:: Written tasks ::
• A. Using the article below on Kris Humphries and investment fraud, decide whether each statement agrees with it, answering yes or no and quoting the deciding words: (i) Kim Kardashian has filed for divorce; (ii) Hicks told Humphries he held a Yale degree; (iii) Humphries and others invested a total of $1.7 million.
• B. Retype the part of the article below on Kris Humphries and investment fraud from "Kim Kardashain’s ex" to "of too-good-to-be-true returns.".

:: Passage to read ::
* Start *
Kim Kardashain’s ex Kris Humphries joins fellow celebs in the face of steep investment fraud losses

Bradd Milove | San Diego Investment Attorneys

Fraudulent investment promoters tend to hook young, wealthy and inexperienced investors with promises of too-good-to-be-true returns.

By Bradd Milove

When NBA star Kris Humphries wed reality television icon Kim Kardashian earlier this year, many regarded the lavish ceremony as the celebrity wedding of the century. But now, after only months of marriage, Kardashian has already filed for divorce; and Humphries suddenly finds himself the victim not only of unwanted divorce proceedings, but also of alleged investment fraud at the hands of one-time wedding guest Andrey C. Hicks.

According to CBS News, Humphries accused Hicks of costing him hundreds of thousands of dollars after falsely representing his professional credentials and convincing the NBA player and others to invest a total of $1.7 million in a fictitious hedge fund. The Securities and Exchange Commission reports that Hicks lied about his business experience, telling Humphries that he held a Harvard degree and worked for Barclays Capital. After a thorough investigation into the supposed hedge fund, the SEC has found Hicks guilty of weaving a “brazen web of lies to investors.” He is now reportedly under arrest with pending charges of wire fraud, and likely to faces 20 years in prison and a $250,000 fine if convicted.
* End *
:: Information shown ::
* Start *
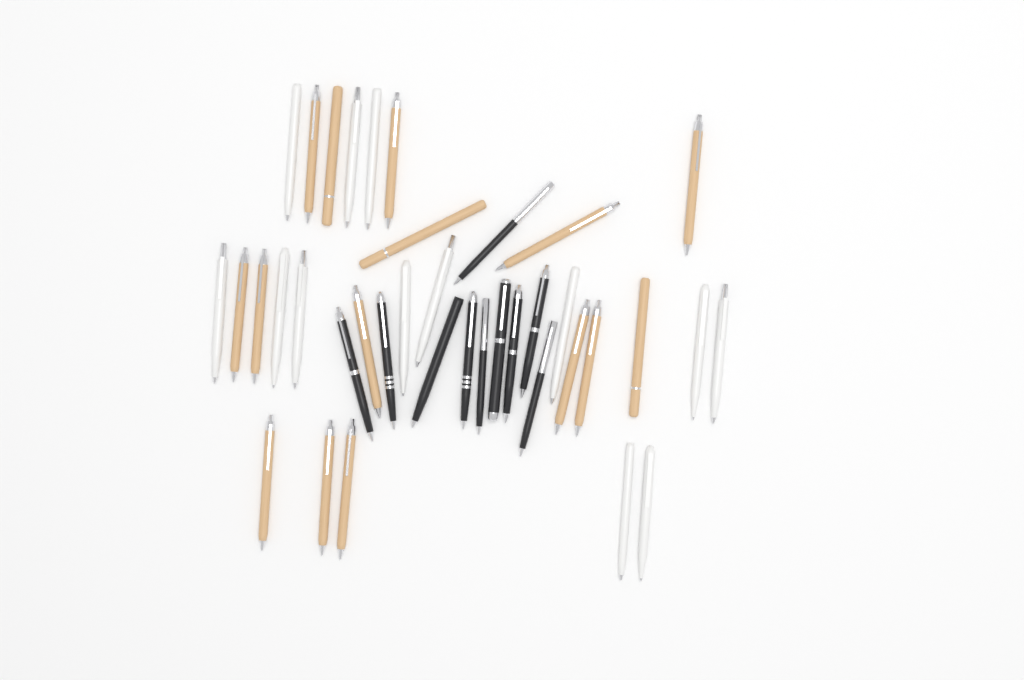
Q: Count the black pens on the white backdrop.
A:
* End *
:: The answers ::
• A.
(i) Yes: "Kardashian has already filed for divorce"
(ii) No: "telling Humphries that he held a Harvard degree and worked for Barclays Capital"
(iii) Yes: "convincing the NBA player and others to invest a total of $1.7 million in a fictitious hedge fund"

• B.
Kim Kardashain’s ex Kris Humphries joins fellow celebs in the face of steep investment fraud losses

Bradd Milove | San Diego Investment Attorneys

Fraudulent investment promoters tend to hook young, wealthy and inexperienced investors with promises of too-good-to-be-true returns.